Since Settler has no outstanding allowances, and no usage of IERC20.transferFrom, overall risk of user funds loss is greatly reduced.

Permit2 allowances (with short dated expiration) still has some risk. Namely, Alice permit2 being intercepted and a malicious transaction from Mallory, which spends Alice's funds, transferring it to Mallory.

To protect funds we must validate the actions being performed originate from the Permit2 signer. This is simple in the case where msg.sender is the signer of the Permit2 message. To support metatransactions we utilise the witness functionality of Permit2 to ensure the actions are intentional from Alice as msg.sender is a different address.

Gas Comparisons

Day by day it gets harder to get a fair real world gas comparison. With rebates and token balances initialized or not, and the difficulty of setting up the world, touching storage, then performing the test.

To make gas comparisons fair we will use the following methodology:

  • Market Makers have balances of both tokens. Since AMM Pools have non-zero balances of both tokens this is a fair comparison.
  • The Taker does not have a balance of the token being bought.
  • Fee Recipient has a non-zero balance of the fee tokens.
  • Nonces for Permit2 and Rfq orders (0x V4) are initialized.
  • setUp is used as much as possible with limited setup performed in the test. Warmup trades are avoided completely as to not warm up storage access.

Technical Reference

Permit2 Based Flows

We utilise Permit2 transfers with an SignatureTransfer. Allowing users to sign a coupon allowing our contracts to move their tokens. Permit2 uses PermitTransferFrom struct for transfers.

**Task 1:** Repeat a passage from the Permit2 excerpt, beginning at the words "To protect funds" and stopping after "performing the test.".

(Point tracking data)
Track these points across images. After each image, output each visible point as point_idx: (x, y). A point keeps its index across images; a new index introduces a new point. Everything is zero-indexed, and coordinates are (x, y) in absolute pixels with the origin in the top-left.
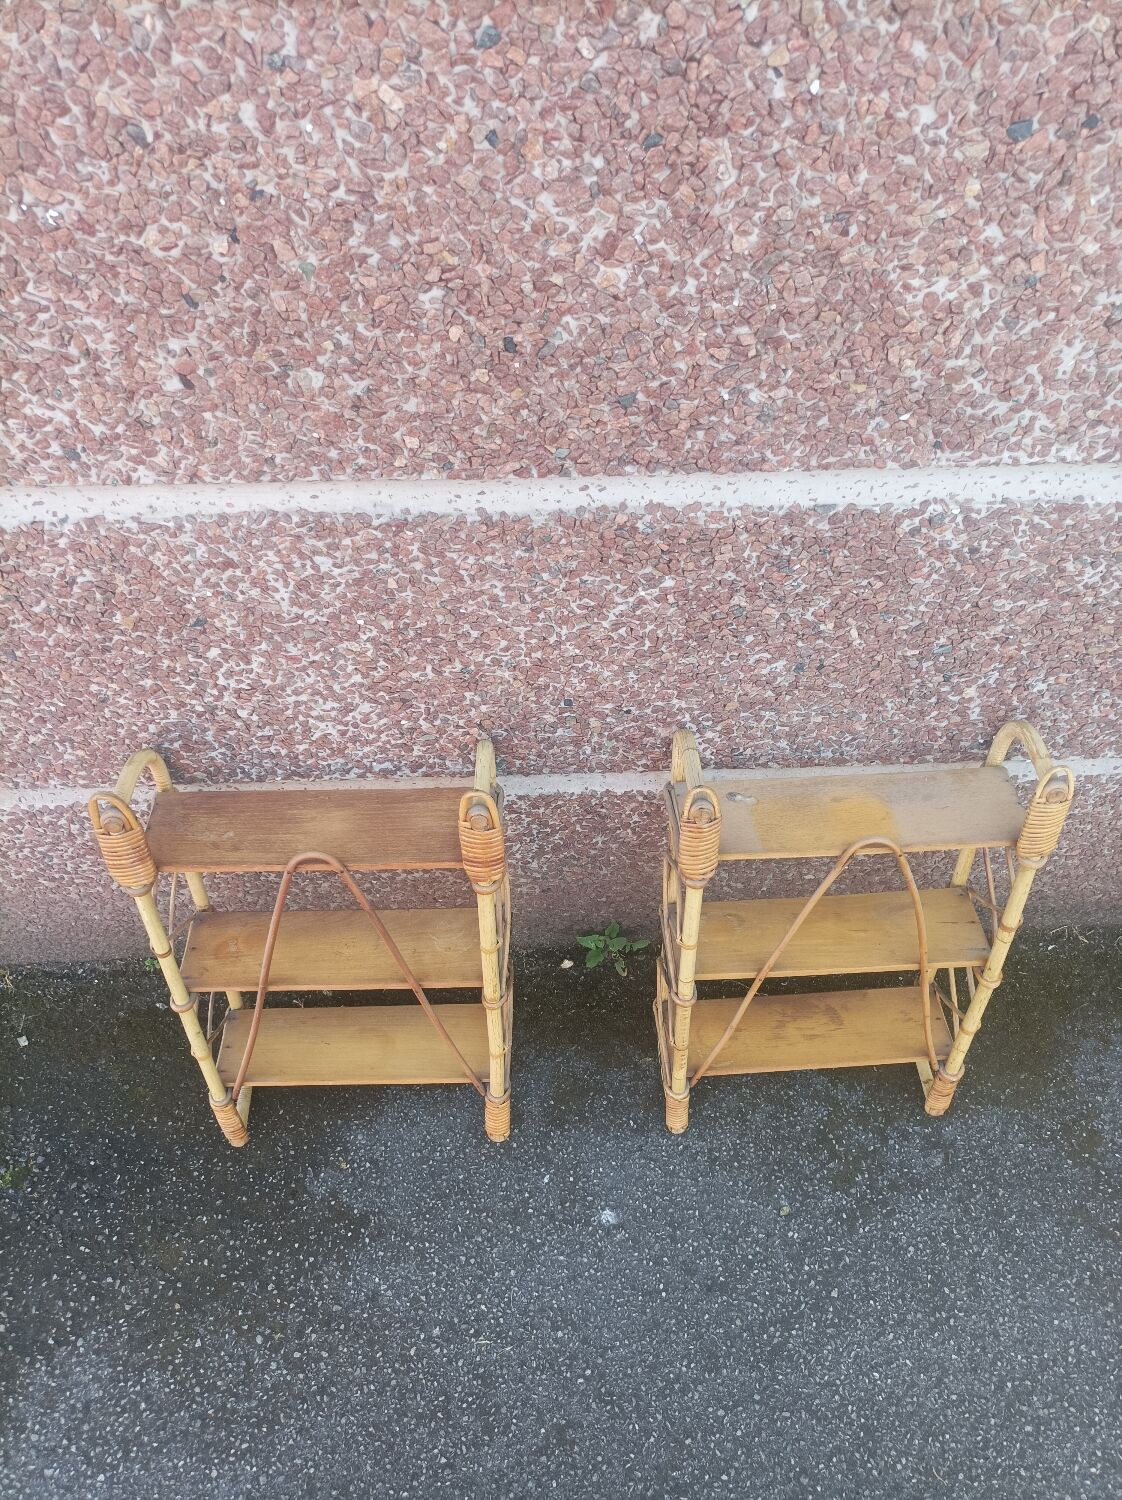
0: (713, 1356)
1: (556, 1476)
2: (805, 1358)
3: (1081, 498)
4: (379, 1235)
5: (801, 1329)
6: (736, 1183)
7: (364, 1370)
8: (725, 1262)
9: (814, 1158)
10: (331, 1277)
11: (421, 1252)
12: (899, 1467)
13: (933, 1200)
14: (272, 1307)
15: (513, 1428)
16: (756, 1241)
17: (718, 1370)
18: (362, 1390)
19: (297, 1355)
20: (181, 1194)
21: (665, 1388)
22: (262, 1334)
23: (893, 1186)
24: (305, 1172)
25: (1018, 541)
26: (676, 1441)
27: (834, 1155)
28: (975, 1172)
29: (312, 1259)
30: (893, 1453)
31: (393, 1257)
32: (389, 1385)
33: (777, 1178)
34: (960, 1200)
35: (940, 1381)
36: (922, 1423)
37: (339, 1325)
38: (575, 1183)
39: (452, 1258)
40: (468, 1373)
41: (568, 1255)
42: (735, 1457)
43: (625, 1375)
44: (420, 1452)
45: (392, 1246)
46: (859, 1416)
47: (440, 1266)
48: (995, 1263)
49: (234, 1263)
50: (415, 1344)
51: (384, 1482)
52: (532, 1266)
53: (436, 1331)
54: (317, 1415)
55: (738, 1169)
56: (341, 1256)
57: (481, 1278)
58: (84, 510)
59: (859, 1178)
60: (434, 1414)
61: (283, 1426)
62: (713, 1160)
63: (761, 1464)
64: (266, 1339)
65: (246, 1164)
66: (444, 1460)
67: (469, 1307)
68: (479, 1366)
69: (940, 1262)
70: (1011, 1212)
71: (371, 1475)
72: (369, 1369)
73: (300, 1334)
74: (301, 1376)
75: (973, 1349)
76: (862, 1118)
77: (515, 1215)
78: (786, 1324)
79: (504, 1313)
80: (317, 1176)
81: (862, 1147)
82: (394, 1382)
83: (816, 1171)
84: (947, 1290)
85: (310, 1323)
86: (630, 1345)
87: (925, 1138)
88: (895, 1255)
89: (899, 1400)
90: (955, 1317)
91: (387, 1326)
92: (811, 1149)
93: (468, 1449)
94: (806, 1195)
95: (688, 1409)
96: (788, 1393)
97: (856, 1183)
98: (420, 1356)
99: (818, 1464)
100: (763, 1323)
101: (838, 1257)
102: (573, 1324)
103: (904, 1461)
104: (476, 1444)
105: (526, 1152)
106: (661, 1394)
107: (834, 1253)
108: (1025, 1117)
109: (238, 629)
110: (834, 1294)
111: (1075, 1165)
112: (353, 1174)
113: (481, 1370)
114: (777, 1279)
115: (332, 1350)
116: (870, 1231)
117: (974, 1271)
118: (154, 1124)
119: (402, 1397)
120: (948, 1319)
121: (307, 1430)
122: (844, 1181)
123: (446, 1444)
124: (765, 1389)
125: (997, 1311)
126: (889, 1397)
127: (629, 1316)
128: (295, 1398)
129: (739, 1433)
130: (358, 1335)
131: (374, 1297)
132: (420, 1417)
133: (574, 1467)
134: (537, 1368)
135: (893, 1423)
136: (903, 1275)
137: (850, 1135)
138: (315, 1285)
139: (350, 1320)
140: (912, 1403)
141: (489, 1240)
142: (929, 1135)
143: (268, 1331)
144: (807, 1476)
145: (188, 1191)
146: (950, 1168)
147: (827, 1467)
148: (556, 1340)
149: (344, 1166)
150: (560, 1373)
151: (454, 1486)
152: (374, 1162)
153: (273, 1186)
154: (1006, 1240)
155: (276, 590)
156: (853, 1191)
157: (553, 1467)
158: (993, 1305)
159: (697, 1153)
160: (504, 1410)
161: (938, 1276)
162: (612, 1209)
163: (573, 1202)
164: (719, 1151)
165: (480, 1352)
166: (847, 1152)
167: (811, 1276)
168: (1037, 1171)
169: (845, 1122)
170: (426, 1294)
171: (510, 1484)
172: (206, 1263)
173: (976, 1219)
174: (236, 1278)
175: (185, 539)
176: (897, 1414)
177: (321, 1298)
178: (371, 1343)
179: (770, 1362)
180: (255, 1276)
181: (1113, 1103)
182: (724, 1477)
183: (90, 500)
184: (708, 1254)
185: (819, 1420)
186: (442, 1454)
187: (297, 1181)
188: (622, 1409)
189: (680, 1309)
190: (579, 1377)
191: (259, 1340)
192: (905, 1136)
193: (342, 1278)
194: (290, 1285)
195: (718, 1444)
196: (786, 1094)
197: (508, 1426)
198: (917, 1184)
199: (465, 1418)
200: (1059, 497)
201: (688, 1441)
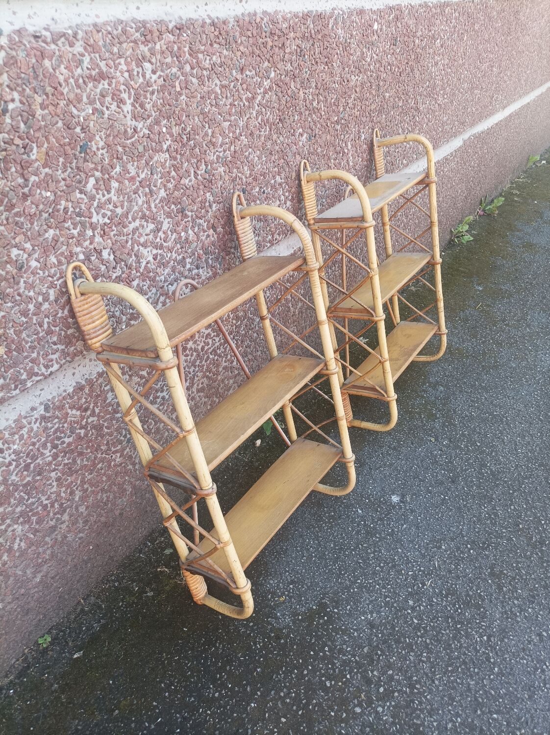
0: (485, 496)
1: (516, 589)
2: (501, 468)
4: (337, 603)
5: (488, 462)
6: (411, 447)
7: (412, 654)
8: (444, 470)
10: (345, 642)
11: (361, 587)
13: (457, 398)
14: (342, 690)
15: (482, 594)
16: (441, 455)
17: (492, 498)
18: (423, 662)
19: (381, 690)
20: (222, 713)
21: (491, 521)
22: (355, 706)
23: (444, 405)
24: (269, 623)
26: (518, 531)
28: (453, 382)
29: (327, 649)
31: (355, 604)
32: (428, 644)
33: (417, 434)
35: (530, 435)
37: (377, 654)
38: (370, 501)
39: (374, 573)
40: (442, 599)
41: (405, 523)
42: (535, 514)
43: (478, 532)
44: (475, 649)
45: (348, 599)
46: (534, 465)
47: (375, 581)
48: (492, 396)
49: (297, 700)
50: (412, 618)
51: (485, 678)
52: (402, 540)
53: (411, 603)
54: (425, 697)
55: (404, 443)
57: (394, 566)
58: (11, 23)
59: (434, 412)
60: (458, 630)
61: (423, 724)
62: (394, 449)
64: (360, 705)
65: (236, 656)
66: (485, 638)
67: (406, 579)
68: (441, 592)
69: (483, 409)
70: (474, 382)
71: (477, 683)
72: (413, 650)
73: (368, 682)
74: (396, 694)
75: (522, 419)
76: (409, 398)
77: (370, 533)
78: (483, 465)
79: (419, 565)
80: (277, 618)
82: (428, 641)
83: (422, 421)
84: (495, 413)
85: (366, 671)
86: (464, 523)
88: (473, 419)
89: (533, 450)
90: (507, 417)
91: (393, 627)
93: (484, 622)
94: (430, 430)
95: (505, 518)
96: (514, 481)
98: (421, 619)
100: (479, 473)
101: (463, 435)
102: (441, 540)
104: (483, 617)
105: (340, 511)
106: (494, 524)
107: (461, 435)
109: (104, 151)
110: (479, 444)
111: (466, 359)
112: (291, 597)
113: (444, 592)
114: (462, 457)
115: (390, 666)
116: (458, 420)
117: (492, 403)
118: (157, 707)
119: (438, 641)
120: (507, 419)
121: (432, 709)
123: (476, 632)
124: (509, 487)
125: (511, 405)
126: (530, 452)
127: (450, 516)
128: (408, 706)
129: (525, 506)
130: (390, 646)
131: (371, 625)
132: (454, 638)
133: (514, 578)
134: (456, 567)
136: (482, 421)
138: (344, 655)
139: (377, 646)
140: (536, 447)
142: (430, 385)
143: (356, 701)
145: (225, 707)
146: (447, 387)
148: (446, 551)
149: (282, 599)
150: (463, 558)
151: (502, 641)
152: (292, 582)
153: (265, 647)
154: (485, 389)
155: (125, 104)
156: (438, 416)
157: (510, 587)
158: (508, 405)
160: (471, 593)
161: (488, 412)
162: (393, 494)
163: (379, 506)
165: (433, 588)
167: (467, 447)
168: (463, 369)
169: (408, 402)
170: (386, 597)
171: (512, 612)
172: (283, 720)
173: (471, 392)
174: (308, 704)
175: (79, 48)
176: (538, 453)
177: (354, 656)
178: (398, 641)
179: (497, 479)
180: (314, 691)
182: (543, 522)
183: (14, 13)
184: (437, 473)
185: (530, 478)
186: (481, 636)
187: (271, 631)
188: (494, 543)
189: (457, 496)
190: (469, 551)
191: (358, 710)
193: (350, 637)
194: (334, 671)
195: (526, 516)
197: (480, 596)
198: (447, 398)
199: (467, 614)
201: (521, 526)
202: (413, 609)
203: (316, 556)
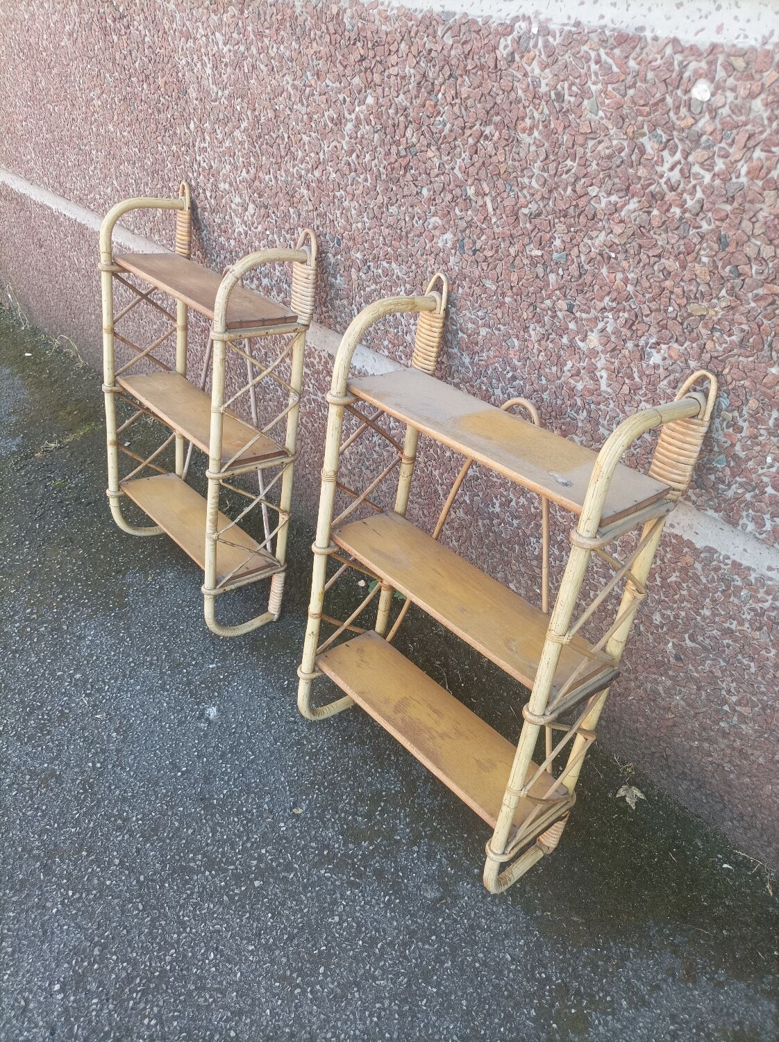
0: (155, 830)
1: (20, 791)
2: (192, 893)
3: (642, 29)
4: (119, 617)
5: (213, 877)
6: (293, 767)
7: (36, 661)
8: (229, 796)
9: (355, 804)
10: (81, 614)
11: (123, 640)
12: (146, 1021)
13: (393, 910)
14: (49, 604)
15: (40, 749)
16: (259, 806)
17: (147, 840)
18: (24, 667)
19: (29, 630)
21: (115, 816)
22: (32, 610)
24: (134, 568)
25: (593, 88)
27: (369, 815)
28: (447, 932)
29: (86, 601)
30: (156, 1009)
31: (111, 630)
32: (33, 676)
33: (319, 789)
34: (412, 933)
35: (240, 1013)
36: (193, 1019)
37: (56, 634)
38: (221, 680)
39: (128, 655)
40: (62, 706)
41: (169, 707)
42: (89, 892)
43: (110, 787)
45: (117, 626)
46: (170, 963)
47: (119, 653)
48: (379, 999)
49: (64, 576)
50: (64, 672)
52: (149, 694)
53: (78, 676)
55: (305, 761)
56: (95, 612)
57: (124, 675)
59: (365, 844)
60: (27, 706)
62: (298, 743)
63: (93, 912)
64: (31, 613)
67: (103, 681)
68: (69, 708)
69: (341, 949)
70: (438, 985)
72: (38, 662)
73: (41, 623)
74: (18, 639)
75: (287, 1026)
76: (417, 816)
77: (176, 667)
78: (210, 863)
79: (110, 699)
80: (136, 573)
81: (394, 830)
82: (36, 677)
83: (346, 812)
84: (322, 970)
85: (50, 623)
86: (131, 777)
87: (441, 872)
88: (322, 909)
89: (203, 988)
90: (304, 992)
91: (68, 654)
92: (361, 798)
93: (14, 736)
94: (321, 817)
95: (108, 840)
96: (158, 899)
97: (359, 844)
98: (59, 678)
99: (115, 953)
100: (201, 848)
101: (288, 867)
102: (126, 737)
103: (153, 1022)
104: (19, 737)
106: (108, 816)
107: (290, 863)
108: (539, 946)
109: (197, 103)
110: (257, 883)
111: (534, 1020)
112: (147, 586)
113: (67, 711)
114: (240, 837)
115: (40, 641)
116: (328, 879)
117: (357, 984)
119: (30, 686)
120: (298, 986)
122: (352, 835)
124: (152, 880)
125: (335, 1027)
126: (200, 978)
127: (151, 764)
129: (108, 883)
130: (55, 646)
131: (81, 638)
132: (22, 701)
133: (31, 797)
134: (85, 737)
135: (180, 995)
136: (310, 926)
137: (396, 817)
138: (73, 611)
139: (62, 637)
140: (206, 1000)
141: (151, 664)
142: (448, 875)
143: (35, 611)
144: (101, 951)
146: (434, 908)
147: (116, 962)
148: (109, 735)
149: (150, 579)
150: (89, 751)
152: (161, 588)
153: (117, 562)
154: (408, 996)
155: (206, 65)
156: (351, 846)
157: (26, 786)
158: (338, 1020)
159: (295, 731)
160: (48, 737)
161: (330, 956)
162: (218, 710)
163: (207, 687)
164: (309, 742)
165: (78, 703)
166: (380, 823)
167: (260, 858)
168: (496, 986)
169: (403, 807)
170: (98, 658)
172: (58, 567)
173: (405, 957)
174: (57, 582)
176: (189, 994)
177: (67, 618)
178: (54, 653)
179: (174, 872)
180: (63, 587)
181: (633, 1021)
182: (70, 893)
184: (227, 782)
185: (150, 933)
187: (127, 568)
188: (85, 800)
189: (176, 789)
190: (93, 762)
191: (28, 611)
192: (430, 856)
193: (84, 619)
194: (66, 602)
195: (93, 874)
196: (389, 755)
197: (39, 746)
198: (396, 888)
199: (33, 722)
200: (623, 26)
201: (84, 854)
202: (71, 676)
203: (177, 611)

**Task 2:** Rewrite the point tracking entries from their first line through the line that has "21: (665, 1388)", changing "top-left" to "upper-left" and keeping everything else the same. Omit the pictures.

**Task output 1:**
To protect funds we must validate the actions being performed originate from the Permit2 signer. This is simple in the case where msg.sender is the signer of the Permit2 message. To support metatransactions we utilise the witness functionality of Permit2 to ensure the actions are intentional from Alice as msg.sender is a different address.

Gas Comparisons

Day by day it gets harder to get a fair real world gas comparison. With rebates and token balances initialized or not, and the difficulty of setting up the world, touching storage, then performing the test.

**Task output 2:**
Track these points across images. After each image, output each visible point as point_idx: (x, y). A point keeps its index across images; a new index introduces a new point. Everything is zero-indexed, and coordinates are (x, y) in absolute pixels with the origin in the upper-left.
0: (713, 1356)
1: (556, 1476)
2: (805, 1358)
3: (1081, 498)
4: (379, 1235)
5: (801, 1329)
6: (736, 1183)
7: (364, 1370)
8: (725, 1262)
9: (814, 1158)
10: (331, 1277)
11: (421, 1252)
12: (899, 1467)
13: (933, 1200)
14: (272, 1307)
15: (513, 1428)
16: (756, 1241)
17: (718, 1370)
18: (362, 1390)
19: (297, 1355)
20: (181, 1194)
21: (665, 1388)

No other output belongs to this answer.